One of the first concepts I talk about in my data visualization course is the idea of the elementary perceptual task (EPT), an idea explored in depth by visualization pioneers William S. Cleveland and Robert McGill. Essentially, EPTs are visual building blocks for comparing quantities. The EPTs are summarized nicely in Figure 1 from Graphical Perception: Theory, Experiementation, and Application to the Development of Graphical Methods:
For example, looking at the two dots in the upper-left pane, we perceive that the top dot represents a larger quantity than the bottom dot, because it is higher on a common scale than the bottom dot. In the middle panel (“Angle”), we perceive that the angle on the right represents a larger quantity than the angle on the left, since it is a larger angle.

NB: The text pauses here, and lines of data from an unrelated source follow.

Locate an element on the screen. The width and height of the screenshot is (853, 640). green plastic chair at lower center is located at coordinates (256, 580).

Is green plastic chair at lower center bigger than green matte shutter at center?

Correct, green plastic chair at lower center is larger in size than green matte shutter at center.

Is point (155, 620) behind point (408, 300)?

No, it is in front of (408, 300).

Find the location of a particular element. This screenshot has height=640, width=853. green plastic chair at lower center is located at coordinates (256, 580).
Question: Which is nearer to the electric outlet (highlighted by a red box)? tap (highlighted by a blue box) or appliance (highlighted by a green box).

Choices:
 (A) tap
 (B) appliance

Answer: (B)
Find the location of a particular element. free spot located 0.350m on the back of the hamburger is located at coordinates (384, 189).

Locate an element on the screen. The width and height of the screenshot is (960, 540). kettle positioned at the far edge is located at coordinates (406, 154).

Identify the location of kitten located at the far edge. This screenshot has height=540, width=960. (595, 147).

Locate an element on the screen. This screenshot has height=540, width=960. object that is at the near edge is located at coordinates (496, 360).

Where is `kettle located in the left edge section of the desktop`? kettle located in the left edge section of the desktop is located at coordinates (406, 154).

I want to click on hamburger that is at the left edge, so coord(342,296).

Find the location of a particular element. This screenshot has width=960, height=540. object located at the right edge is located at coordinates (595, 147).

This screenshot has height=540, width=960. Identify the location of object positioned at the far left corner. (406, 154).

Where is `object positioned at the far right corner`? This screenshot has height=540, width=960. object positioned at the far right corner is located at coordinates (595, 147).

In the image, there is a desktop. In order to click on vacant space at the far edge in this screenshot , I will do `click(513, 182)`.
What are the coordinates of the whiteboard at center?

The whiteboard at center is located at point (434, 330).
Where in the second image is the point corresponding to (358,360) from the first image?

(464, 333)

A fundamental finding from the article is that, as humans, we are better at some elementary perceptual tasks than at others. We more accurately and easily compare quantities if they are mapped using position on a common scale than if they are mapped using length, angle or size. In fact, Cleveland and McGill came up with the following ranking of EPTs we perform most efficiently when visually comparing quantities:
- Position along a common scale;
- Position along misaligned scales;
Recently, I wrote a post discussing a few of the Gestalt principles and illustrating them with some ACS data on income, sex, and field of degree. The Gestalt principles describe how we perceive patterns, while the EPTs describe how we most efficiently compare quantities. In this post, we continue to use income data from the American Community Survey to illustrate EPTs.
Case study: employment level by sex
In my previous post, it was apparent that a gender gap in average annual income persisted even when accounting for year, highest degree, and field of degree. Another important factor that explains income is level of employment, as measured by average hours worked per week. The data for this example are once again aggregated ACS data from the IPUMS USA extract system, filtered to include only employed individuals with at least a Bachelor’s degree.
Let’s start by sticking yet another pitchfork in the favorite straw man of data visualization: the pie chart. With an understanding of EPTs, we can begin to understand why pie charts are so maligned in the data visualization community. Take a look at the graph below, and try to determine how the percent of females working full time changes over the years:
Pie charts are fine for visualizing parts of a single whole (it is easy to tell that, in any given year, a majority of women work full time), but they make it difficult to compare parts of different wholes (how the percent working full time changes over the years). This comparison is difficult to make because we are comparing angles, an elementary perceptual task that we do not perform very efficiently or well. Here are the same data, different graph:
Notice that it’s now much easier to discern that the percent of females working 40 or more hours per week is increasing over time, while the percent of females working part-time is decreasing. We now compare the position of the quantities denoted by points along a common scale (the vertical Y-axis), rather than the angle. We can also still clearly see that in each year, a majority of women work full time, by comparing the points along the common vertical scale within a single year.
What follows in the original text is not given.